Yes, Boris got it wrong. Amazingly,an old Etonian classics graduate was caught flat-footed by a sudden crisis requiring epidemiological expertise.

I'm wondering about those people we used to meet on country footpaths during the epidemic, though. The ones who would back away into the gorse bushes, fearful eyes popping above the mask. Or those oddballs seen wearing masks while driving cars on their own. I'd like to see their unredacted messages.

dearieme said...

"a sudden crisis requiring epidemiological expertise." No it didn't. I have no epidemiological expertise and I could clearly see, by late Feb 2020, what the government should do. Namely, follow the UK's pre-existing strategy i.e. there wasn't very much that could be done usefully against a highly infectious respiratory virus that (happily) wasn't particularly deadly except to ill codgers. Perhaps try a few experiments on defending the care home residents (though even that might have done little good).

By later that Spring the penny had dropped for a few medics: anti-virals and the like would probably be irrelevant. What was killing people (apart from arms of the state) was cytokine storms. Suitable treatment was therefore available but it was rarely pursued. That was a case of expertise being useful if only government had paid any heed. But instead they followed advice from hysterical, perhaps evil, people some of whom styled themselves epidemiologists, pubic health experts, or whatnot.

Us? By early Feb 2020 we'd started taking Vitamin D and Zinc supplements. Did they do us any good? How could I tell? But they cost next to nothing, might well have helped, and carried virtually no risk of harm. Unlike, say, ventilators, masks, closing schools, closing much of the NHS, and so on. Effing madness, the lot of it.

All that was required was some reading and reflection and a bit of critical thinking.

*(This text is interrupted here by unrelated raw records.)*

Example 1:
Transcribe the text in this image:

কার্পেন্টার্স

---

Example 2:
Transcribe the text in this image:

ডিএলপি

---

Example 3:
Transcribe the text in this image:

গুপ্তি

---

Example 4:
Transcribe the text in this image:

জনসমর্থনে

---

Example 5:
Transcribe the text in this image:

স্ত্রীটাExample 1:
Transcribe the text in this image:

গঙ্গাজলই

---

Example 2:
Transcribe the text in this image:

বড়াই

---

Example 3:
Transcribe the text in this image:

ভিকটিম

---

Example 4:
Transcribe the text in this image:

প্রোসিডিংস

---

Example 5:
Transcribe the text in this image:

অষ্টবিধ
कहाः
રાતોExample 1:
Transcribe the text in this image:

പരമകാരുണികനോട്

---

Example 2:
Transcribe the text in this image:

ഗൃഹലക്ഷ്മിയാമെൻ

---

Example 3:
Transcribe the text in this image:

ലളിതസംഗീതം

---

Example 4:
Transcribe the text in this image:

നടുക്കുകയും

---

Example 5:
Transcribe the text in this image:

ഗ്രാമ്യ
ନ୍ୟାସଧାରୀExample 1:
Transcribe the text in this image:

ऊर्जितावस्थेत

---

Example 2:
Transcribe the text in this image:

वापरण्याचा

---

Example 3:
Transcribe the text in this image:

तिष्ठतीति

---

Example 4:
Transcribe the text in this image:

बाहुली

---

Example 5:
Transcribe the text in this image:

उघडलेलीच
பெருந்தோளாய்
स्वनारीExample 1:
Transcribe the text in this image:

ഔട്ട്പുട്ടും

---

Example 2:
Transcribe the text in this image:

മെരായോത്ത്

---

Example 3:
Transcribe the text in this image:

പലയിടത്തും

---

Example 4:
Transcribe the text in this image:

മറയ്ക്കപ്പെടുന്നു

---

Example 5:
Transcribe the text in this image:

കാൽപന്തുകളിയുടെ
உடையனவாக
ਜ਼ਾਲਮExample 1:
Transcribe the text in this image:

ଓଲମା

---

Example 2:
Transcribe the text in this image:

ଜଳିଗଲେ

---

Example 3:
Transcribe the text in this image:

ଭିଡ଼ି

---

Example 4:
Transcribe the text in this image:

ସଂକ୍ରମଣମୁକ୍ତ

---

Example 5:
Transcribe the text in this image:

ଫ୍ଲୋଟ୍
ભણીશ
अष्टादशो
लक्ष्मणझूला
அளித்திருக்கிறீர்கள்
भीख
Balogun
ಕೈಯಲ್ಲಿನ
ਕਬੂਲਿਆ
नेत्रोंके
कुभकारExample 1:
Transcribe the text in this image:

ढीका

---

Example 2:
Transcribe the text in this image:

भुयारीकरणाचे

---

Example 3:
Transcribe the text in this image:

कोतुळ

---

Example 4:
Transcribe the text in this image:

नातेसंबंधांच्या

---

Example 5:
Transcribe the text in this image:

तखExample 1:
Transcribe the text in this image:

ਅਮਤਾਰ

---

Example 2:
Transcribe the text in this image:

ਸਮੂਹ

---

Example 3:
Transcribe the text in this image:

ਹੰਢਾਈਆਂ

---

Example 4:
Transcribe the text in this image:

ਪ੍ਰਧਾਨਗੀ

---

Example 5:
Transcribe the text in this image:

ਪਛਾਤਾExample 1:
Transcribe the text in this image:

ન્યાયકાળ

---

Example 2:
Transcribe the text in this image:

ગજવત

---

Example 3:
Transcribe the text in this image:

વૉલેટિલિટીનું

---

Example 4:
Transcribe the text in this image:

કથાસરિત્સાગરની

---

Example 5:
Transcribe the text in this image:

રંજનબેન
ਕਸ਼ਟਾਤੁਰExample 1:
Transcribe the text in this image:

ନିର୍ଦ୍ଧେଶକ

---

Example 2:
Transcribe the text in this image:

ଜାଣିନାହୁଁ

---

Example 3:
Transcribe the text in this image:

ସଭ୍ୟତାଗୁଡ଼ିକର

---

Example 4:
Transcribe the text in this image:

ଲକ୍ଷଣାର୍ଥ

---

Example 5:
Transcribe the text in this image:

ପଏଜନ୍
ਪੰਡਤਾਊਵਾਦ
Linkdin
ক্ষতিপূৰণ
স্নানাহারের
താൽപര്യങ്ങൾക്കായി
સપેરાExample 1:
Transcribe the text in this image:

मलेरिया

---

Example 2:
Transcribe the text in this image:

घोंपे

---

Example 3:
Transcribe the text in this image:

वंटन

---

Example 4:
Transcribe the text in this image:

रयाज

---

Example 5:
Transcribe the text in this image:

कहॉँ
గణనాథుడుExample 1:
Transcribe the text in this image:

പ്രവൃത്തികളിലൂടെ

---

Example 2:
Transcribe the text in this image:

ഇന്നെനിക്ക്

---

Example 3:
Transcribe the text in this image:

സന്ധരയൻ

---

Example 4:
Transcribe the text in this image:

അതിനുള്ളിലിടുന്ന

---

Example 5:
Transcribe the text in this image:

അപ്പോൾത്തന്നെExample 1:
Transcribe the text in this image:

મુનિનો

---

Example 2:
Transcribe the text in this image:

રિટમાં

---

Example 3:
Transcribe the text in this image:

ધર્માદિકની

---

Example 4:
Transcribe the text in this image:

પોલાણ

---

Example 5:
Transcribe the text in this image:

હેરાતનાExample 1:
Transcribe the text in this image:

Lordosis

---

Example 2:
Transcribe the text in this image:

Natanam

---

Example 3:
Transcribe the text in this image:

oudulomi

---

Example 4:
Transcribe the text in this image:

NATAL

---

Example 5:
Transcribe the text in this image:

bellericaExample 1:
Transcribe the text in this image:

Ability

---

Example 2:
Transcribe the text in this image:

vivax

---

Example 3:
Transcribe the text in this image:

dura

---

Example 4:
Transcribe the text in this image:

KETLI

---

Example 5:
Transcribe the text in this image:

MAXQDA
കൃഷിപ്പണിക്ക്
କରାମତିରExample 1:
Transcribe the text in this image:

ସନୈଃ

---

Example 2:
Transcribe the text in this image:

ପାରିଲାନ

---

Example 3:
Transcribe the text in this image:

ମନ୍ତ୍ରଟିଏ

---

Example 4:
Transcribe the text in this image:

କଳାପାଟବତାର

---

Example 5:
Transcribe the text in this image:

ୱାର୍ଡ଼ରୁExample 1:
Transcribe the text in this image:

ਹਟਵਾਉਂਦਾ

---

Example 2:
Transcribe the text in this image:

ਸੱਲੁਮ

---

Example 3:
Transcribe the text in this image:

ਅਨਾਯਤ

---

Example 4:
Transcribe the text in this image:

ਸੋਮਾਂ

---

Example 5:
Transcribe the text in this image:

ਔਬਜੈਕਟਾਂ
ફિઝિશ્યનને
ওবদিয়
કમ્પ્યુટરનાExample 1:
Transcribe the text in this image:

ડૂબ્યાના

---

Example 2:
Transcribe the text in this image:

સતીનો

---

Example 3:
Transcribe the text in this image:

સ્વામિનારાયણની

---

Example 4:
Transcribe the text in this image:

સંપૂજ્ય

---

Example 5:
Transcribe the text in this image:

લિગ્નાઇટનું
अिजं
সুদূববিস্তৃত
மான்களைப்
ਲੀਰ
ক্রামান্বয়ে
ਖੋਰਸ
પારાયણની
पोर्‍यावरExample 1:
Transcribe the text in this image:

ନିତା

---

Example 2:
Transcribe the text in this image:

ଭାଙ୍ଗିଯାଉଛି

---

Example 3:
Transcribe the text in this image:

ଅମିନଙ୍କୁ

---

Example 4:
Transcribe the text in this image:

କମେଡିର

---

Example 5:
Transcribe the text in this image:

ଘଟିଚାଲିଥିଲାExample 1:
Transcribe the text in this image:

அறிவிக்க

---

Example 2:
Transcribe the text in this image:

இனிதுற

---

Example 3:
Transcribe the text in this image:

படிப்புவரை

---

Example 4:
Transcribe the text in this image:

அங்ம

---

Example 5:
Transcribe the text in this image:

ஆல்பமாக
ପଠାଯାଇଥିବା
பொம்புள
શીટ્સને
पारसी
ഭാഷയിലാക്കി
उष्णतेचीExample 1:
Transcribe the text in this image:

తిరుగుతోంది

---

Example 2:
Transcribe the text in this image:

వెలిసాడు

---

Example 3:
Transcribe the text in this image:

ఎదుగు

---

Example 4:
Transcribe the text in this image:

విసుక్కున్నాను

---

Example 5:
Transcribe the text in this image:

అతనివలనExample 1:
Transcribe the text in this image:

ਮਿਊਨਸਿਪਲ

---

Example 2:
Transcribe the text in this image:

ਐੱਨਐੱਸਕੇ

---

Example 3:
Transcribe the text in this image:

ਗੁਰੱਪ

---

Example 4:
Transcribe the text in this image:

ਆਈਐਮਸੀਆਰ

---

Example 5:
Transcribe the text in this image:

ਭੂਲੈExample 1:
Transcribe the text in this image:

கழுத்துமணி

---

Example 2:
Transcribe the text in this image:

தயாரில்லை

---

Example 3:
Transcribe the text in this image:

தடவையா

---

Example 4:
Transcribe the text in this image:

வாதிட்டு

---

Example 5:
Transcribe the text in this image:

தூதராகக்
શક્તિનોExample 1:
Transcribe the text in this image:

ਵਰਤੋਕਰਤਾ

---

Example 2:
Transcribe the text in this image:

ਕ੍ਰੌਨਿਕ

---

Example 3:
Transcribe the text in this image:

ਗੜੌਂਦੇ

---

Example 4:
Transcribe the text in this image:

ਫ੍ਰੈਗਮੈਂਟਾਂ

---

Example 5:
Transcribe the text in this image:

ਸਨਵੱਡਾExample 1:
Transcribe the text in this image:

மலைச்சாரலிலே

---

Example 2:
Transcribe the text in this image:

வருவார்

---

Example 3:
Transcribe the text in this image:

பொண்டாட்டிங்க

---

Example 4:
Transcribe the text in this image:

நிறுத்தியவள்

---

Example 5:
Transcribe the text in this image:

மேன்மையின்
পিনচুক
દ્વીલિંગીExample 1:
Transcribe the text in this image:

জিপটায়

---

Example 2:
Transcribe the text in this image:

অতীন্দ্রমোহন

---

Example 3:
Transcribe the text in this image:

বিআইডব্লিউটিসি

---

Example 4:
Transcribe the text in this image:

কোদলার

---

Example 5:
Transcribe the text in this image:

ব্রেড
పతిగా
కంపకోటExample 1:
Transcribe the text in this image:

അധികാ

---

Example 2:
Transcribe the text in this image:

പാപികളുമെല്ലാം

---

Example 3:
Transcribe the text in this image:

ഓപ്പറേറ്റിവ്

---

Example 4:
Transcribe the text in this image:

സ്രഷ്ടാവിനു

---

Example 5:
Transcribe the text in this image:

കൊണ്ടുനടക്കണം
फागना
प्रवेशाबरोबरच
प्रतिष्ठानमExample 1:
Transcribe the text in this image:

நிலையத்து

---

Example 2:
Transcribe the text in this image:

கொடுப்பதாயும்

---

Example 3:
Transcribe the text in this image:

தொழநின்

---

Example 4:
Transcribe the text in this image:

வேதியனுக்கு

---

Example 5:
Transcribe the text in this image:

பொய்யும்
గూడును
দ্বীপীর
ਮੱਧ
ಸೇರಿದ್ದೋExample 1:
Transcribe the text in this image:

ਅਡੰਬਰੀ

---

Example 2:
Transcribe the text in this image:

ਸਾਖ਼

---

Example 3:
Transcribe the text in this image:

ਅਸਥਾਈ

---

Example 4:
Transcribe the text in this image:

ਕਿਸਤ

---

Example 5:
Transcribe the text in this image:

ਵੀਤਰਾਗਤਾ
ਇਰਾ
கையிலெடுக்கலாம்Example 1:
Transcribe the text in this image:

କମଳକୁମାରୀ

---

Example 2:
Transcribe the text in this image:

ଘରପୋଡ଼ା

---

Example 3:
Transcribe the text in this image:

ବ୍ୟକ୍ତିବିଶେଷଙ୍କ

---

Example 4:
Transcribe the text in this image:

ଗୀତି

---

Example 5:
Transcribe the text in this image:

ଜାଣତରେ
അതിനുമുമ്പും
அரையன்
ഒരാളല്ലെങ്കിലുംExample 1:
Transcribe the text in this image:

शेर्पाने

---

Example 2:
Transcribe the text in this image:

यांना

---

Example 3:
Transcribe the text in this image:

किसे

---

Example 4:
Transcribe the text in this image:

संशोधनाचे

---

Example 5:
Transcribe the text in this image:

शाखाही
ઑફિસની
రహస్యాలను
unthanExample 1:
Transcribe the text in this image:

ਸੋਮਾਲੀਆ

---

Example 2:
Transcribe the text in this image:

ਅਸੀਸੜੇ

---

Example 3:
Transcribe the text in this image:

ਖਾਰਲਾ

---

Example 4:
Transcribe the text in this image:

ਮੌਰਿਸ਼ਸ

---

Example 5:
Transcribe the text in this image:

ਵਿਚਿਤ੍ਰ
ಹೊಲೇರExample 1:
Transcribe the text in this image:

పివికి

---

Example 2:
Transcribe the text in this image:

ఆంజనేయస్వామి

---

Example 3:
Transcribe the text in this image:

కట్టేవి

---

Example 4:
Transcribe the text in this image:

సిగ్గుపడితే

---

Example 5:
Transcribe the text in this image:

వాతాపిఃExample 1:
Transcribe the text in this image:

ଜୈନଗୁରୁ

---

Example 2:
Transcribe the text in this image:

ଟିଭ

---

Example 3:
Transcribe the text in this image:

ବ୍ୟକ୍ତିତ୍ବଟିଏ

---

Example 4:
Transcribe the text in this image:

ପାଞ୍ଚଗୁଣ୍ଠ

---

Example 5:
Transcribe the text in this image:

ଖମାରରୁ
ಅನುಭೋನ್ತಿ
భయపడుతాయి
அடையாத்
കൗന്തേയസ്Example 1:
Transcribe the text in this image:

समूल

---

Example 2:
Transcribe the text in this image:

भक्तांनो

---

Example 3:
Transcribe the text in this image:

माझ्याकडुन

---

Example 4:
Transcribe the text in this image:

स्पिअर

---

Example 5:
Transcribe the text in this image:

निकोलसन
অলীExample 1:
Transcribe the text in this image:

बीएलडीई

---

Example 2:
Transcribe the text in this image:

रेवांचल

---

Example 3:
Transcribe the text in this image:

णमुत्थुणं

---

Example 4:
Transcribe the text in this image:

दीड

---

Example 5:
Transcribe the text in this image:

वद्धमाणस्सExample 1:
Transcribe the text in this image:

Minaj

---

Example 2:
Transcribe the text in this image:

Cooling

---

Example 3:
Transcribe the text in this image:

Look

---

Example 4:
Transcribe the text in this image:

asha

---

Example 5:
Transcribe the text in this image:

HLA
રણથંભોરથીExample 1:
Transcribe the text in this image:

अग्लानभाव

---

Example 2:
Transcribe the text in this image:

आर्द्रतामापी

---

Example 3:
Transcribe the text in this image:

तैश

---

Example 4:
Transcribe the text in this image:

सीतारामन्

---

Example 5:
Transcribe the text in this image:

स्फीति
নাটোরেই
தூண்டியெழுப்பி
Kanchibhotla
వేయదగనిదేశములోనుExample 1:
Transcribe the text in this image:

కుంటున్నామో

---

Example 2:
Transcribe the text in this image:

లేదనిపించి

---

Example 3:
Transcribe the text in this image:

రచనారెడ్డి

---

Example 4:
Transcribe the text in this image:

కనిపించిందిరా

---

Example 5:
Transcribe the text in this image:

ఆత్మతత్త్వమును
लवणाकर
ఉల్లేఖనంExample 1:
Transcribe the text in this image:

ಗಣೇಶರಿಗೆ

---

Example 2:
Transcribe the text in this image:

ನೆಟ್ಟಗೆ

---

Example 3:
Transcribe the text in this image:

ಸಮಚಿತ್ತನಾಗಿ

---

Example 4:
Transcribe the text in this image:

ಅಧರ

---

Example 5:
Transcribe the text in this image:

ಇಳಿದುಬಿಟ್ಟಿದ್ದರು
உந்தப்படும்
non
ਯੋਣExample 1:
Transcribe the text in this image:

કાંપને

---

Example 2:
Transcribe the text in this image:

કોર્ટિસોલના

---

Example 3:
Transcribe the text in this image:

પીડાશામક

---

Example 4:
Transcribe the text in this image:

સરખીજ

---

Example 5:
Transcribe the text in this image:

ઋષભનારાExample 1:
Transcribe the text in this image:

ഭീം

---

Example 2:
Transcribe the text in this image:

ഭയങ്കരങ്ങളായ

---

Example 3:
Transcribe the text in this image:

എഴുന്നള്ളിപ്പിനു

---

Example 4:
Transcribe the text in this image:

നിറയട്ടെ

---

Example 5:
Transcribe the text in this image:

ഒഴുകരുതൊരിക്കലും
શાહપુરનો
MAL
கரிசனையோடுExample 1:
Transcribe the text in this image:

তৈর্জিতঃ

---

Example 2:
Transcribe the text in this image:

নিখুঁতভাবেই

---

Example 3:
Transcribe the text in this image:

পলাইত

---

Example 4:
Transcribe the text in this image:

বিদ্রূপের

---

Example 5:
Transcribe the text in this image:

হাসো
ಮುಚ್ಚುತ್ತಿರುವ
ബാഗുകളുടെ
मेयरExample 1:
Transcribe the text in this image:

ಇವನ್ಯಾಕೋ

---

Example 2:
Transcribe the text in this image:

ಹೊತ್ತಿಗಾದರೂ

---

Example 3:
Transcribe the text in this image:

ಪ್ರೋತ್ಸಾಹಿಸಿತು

If the gloomiest forebodings about the vaccines pan out we're going to have "excess deaths" and unpleasant illnesses for decades to come. It adds up to mass murder. There should be hangings. There won't be.

Peter MacFarlane said...

People wearing masks while driving alone in their cars, is the reason there are instructions on shampoo bottles.

James Higham said...

They play the blame game … people die.

A K Haart said...

DJ - only yesterday I saw an old chap wearing a mask while out shopping. Could be a number of reasons for that in his case, but yes we have some people still frightened out of their minds. I don't think the sceptical point of view will be on the table though, even if there is a nod in that direction for the sake of appearances.

Sam - and we'll never forget those people who would back away into the gorse bushes. Neither will the governing classes of course. Looking back, it was quite an experience, a lesson in human nature never likely to be forgotten.

dearieme - we took Vitamin D and Zinc supplements too, still take them although our Vitamin D supplement is quite low because we get out virtually every day. Yes - a sceptical and hard-headed scientific outlook was required from the beginning, but the bureaucracy which makes the decisions doesn't attract such people. That's the weakness they need to address, but they won't because they are the wrong people to address it.

Peter - even though the print is too small to read without a magnifying glass, but they have covered themselves if someone drinks it.

James - and possibly more than would have died anyway.